■ Exercise goal
Print the material below verbatim, keeping every line unchanged and in its original order.

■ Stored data
※ ※ ※

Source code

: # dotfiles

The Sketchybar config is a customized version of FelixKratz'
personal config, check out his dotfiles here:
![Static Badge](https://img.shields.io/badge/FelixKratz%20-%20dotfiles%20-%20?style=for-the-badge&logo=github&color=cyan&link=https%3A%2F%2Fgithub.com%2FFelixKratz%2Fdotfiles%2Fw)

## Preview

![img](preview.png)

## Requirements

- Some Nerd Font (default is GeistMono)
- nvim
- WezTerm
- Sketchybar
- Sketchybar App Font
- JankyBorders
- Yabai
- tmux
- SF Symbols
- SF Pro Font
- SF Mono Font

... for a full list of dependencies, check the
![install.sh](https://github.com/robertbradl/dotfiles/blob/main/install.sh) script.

※ ※ ※

■ Solution below
Source code

: # dotfiles

The Sketchybar config is a customized version of FelixKratz'
personal config, check out his dotfiles here:
![Static Badge](https://img.shields.io/badge/FelixKratz%20-%20dotfiles%20-%20?style=for-the-badge&logo=github&color=cyan&link=https%3A%2F%2Fgithub.com%2FFelixKratz%2Fdotfiles%2Fw)

## Preview

![img](preview.png)

## Requirements

- Some Nerd Font (default is GeistMono)
- nvim
- WezTerm
- Sketchybar
- Sketchybar App Font
- JankyBorders
- Yabai
- tmux
- SF Symbols
- SF Pro Font
- SF Mono Font

... for a full list of dependencies, check the
![install.sh](https://github.com/robertbradl/dotfiles/blob/main/install.sh) script.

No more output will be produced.